PGI dalam Konferensi Internasional Agama, Perdamaian, dan Peradaban
JAKARTA,PGI.OR.ID-Persoalan geopolitik dan beragam krisis secara global telah mendorong banyak pihak untuk mencari alternatif-alternatif solusi dari beragam sektor. Dalam hal ini agama dianggap memiliki peran strategis sebagai pedoman dalam membangun perdamaian dan keadilan, serta kesejahteraan bagi masyarakat banyak. Oleh karenanya Majelis Ulama Indonesia menginisiasi kegiatan konferensi internasional tentang agama, perdamaian dan peradaban, di Hotel Sultan, Jakarta, pada 21-23 Mei 2023.
Pada kesempatan itu, Sekretaris Eksekutif Bidang KKC PGI, Pdt. Jimmy Sormin, sebagai salah seorang rarasumber mewakili PGI, menekankan bahwa nilai-nilai moralitas yang dimiliki agama dan komunitasnya dapat menjadi solusi terhadap masalah-masalah global yang diakibatkan krisis moral.
Menurutnya, masalah krisis ekologis, peperangan, ketimpangan ekonomi, dan beragam masalah yang merebak, diawali dengan kerakusan. Keinginan untuk menguasai sebesar-besarnya, sebanyak-banyaknya, seuntung-untungnya, untuk pribadi maupun kelompoknya, telah menjadi awal dari krisis moral secara global.

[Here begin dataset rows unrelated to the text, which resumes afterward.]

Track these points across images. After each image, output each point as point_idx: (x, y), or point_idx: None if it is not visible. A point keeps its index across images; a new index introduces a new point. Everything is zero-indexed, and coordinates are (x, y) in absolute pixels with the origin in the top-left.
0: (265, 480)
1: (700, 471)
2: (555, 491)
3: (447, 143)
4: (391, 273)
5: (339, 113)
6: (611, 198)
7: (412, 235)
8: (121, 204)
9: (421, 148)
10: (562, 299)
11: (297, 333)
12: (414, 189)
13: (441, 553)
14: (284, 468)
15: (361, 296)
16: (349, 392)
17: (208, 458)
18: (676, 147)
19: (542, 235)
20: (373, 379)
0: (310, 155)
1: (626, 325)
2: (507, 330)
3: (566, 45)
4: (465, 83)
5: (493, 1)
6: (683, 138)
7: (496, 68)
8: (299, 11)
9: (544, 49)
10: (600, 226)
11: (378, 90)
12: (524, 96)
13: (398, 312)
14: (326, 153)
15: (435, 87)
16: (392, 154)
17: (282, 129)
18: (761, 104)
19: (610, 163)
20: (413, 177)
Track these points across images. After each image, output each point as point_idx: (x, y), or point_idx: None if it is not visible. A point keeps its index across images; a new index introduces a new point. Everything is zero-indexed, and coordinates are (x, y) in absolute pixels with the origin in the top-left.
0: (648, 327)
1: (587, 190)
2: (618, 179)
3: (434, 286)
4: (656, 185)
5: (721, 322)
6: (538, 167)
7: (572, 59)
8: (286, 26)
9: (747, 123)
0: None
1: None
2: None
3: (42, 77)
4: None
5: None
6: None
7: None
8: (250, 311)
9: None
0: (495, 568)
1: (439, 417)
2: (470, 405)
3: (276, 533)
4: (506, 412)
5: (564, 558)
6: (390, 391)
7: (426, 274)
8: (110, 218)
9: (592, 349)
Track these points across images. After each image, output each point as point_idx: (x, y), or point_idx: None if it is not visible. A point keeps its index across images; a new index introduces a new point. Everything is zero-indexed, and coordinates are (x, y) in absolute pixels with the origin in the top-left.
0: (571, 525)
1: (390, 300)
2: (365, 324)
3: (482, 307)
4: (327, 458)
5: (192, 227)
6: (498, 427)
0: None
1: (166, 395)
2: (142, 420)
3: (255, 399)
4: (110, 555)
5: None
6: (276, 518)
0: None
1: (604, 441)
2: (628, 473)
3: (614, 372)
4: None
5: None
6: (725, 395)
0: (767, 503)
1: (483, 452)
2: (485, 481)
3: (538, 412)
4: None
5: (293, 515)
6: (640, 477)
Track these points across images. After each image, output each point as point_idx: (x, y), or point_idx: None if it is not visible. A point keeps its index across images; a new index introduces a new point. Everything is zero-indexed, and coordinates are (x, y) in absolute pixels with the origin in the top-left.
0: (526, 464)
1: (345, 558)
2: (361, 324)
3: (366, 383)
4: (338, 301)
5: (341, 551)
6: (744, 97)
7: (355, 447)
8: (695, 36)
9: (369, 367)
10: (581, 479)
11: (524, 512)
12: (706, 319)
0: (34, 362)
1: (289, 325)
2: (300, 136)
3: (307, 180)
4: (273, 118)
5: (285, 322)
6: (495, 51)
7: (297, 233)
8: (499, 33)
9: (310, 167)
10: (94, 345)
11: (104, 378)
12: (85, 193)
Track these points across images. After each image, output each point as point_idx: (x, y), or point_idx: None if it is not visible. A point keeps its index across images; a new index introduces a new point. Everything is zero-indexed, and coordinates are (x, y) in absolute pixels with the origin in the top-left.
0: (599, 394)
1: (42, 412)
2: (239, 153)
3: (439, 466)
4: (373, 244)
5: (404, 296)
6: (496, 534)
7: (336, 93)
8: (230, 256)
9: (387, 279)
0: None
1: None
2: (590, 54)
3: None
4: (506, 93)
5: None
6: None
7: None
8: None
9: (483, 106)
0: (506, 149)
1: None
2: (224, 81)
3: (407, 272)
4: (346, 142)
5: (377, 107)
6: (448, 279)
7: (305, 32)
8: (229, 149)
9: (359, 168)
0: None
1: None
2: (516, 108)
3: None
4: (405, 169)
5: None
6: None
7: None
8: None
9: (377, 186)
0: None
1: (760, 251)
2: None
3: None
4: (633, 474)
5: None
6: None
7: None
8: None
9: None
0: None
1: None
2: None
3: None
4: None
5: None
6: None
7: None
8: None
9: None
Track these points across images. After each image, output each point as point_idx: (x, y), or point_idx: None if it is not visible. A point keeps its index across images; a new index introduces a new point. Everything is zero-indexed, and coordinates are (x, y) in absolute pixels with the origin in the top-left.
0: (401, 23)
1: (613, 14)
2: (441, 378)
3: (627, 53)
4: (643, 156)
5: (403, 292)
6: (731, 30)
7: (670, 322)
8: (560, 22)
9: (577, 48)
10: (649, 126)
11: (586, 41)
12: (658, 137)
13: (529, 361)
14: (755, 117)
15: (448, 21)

“Memang dunia telah mengalami progress ke arah konvergensi, yang ditandai dengan semakin meningkatnya harapan hidup, setelah ditemuinya beragam obat atau penanganan terhadap beragam penyakit, serta berkurangnya peperangan yang menimbulkan banyak kematian. Namun demikian krisis moral memang tetap menjadi pekerjaan rumah, bahkan semakin serius. Korupsi di mana-mana, eksploitasi terhadap alam dan sumberdaya, dan masih banyak contoh lain. Di sinilah peran agama sangat dibutuhkan, karena kaitannya dengan moralitas,” tegas Pdt. Jimmy.
Dia juga menyampaikan bahwa dengan tantangan digitalisasi di era revolusi 4.0. ini telah menuntut tokoh-tokoh agama untuk juga dapat beradaptasi dengannya. Hal ini dimaksudkan agar agama dan nilai-nilainya terus relevan dengan perkembangan zaman.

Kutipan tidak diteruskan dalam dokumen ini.